# Tts ecu



## Woj (Oct 23, 2000)

As it turns out, the ECU is locked and encrypted so that it is highly unlikely that APR, Unitronic , REVO will have any software available for tuning the TTS before summer ... :banghead:

Anybody with any news, post it please !


----------



## adolfitoVR6 (Mar 18, 2006)

bad news Im in the same position now, no more than wait


----------



## Pretarion (Jun 13, 2003)

Are you guys not worried about the TD1? Hard to justify spending $52k+ on a vehicle and then have your warranty voided. Any thoughts?


----------



## hxrpz (Dec 29, 2015)

*APR Stage 1 - UK*

APR have recently travelled over to the UK and have developed their map for the TT-S (8S) using my car  It should be coming to the market soon!


----------



## Woj (Oct 23, 2000)

Could be that Audi is locking the ECU to prevent liability issues,but, I suspect that somebody will pull the ECU out and figure out how to access it. More like 55+K actually.


----------



## hxrpz (Dec 29, 2015)

*Locked ECU*

APR have now managed to get into the ECU. My TT-S (8S) was remapped to stage 1 just over two weeks back as the development car. 

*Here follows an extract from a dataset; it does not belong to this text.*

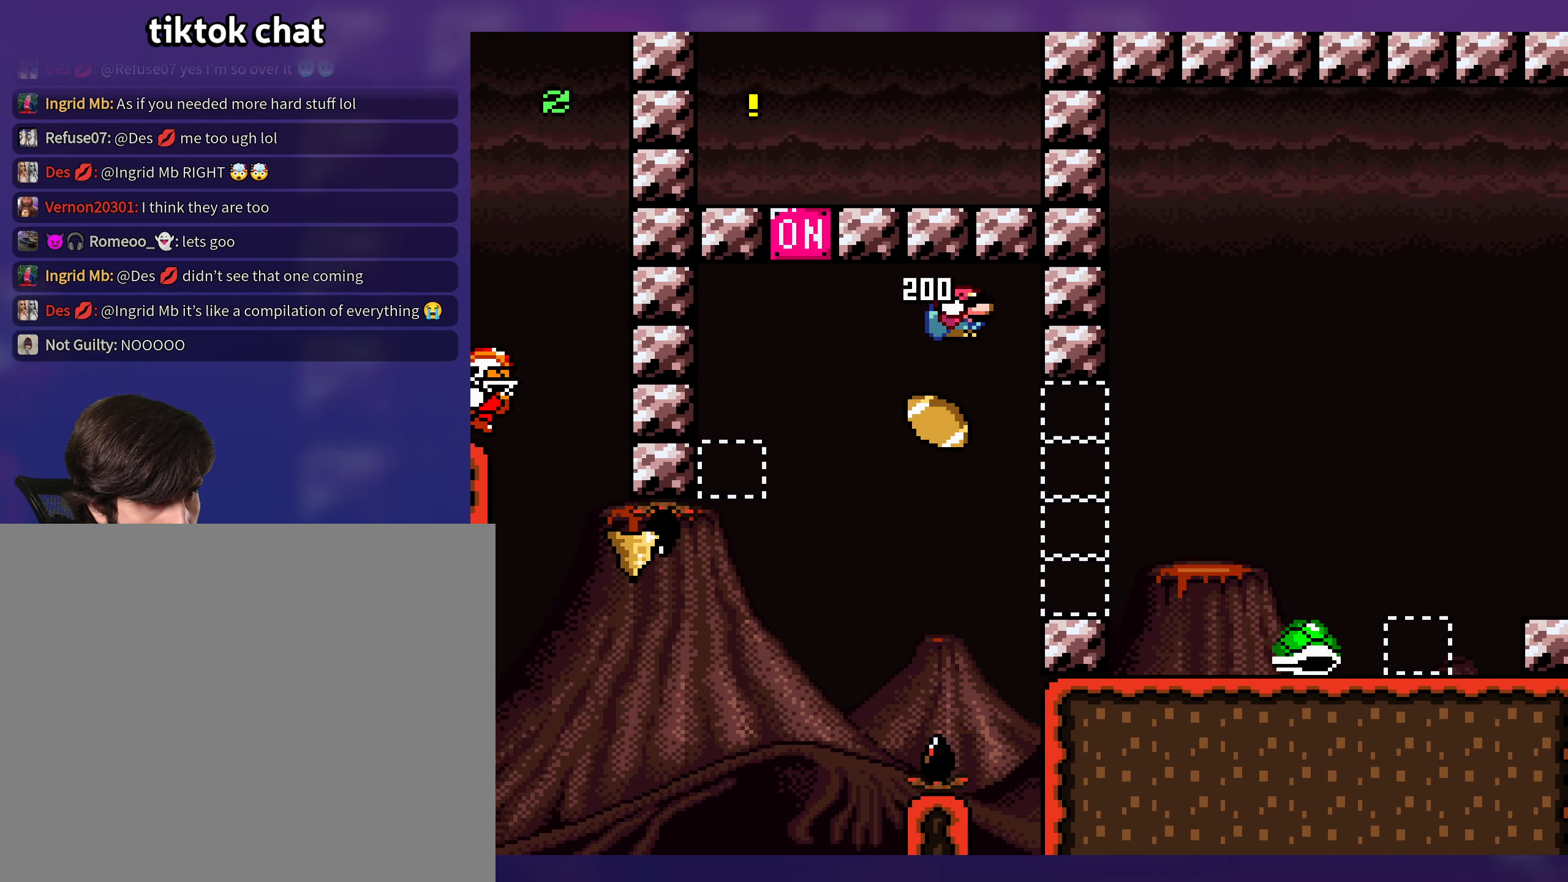
{"buttons": ["B", "Y", "DPAD_DOWN"], "events": [[466, "B", "down"], [466, "DPAD_DOWN", "down"], [483, "DPAD_RIGHT", "up"]]}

The car drives like an absolute dream. I'd expect the software to be released to the market shortly


----------



## Woj (Oct 23, 2000)

Sounds good. I have been pestering APR in regards to an update as I have found the TTS less lively than my tuned Golf R which I had traded in....


----------



## Woj (Oct 23, 2000)

Well, apparently, timetable is still for mid to late 2016. :banghead:


----------



## tdi-bart (Feb 10, 2011)

Woj said:


> Well, apparently, timetable is still for mid to late 2016. :banghead:


its out


----------



## Woj (Oct 23, 2000)

Actually, it isn't .... dealer tried yesterday. No go. they want the ECU.


----------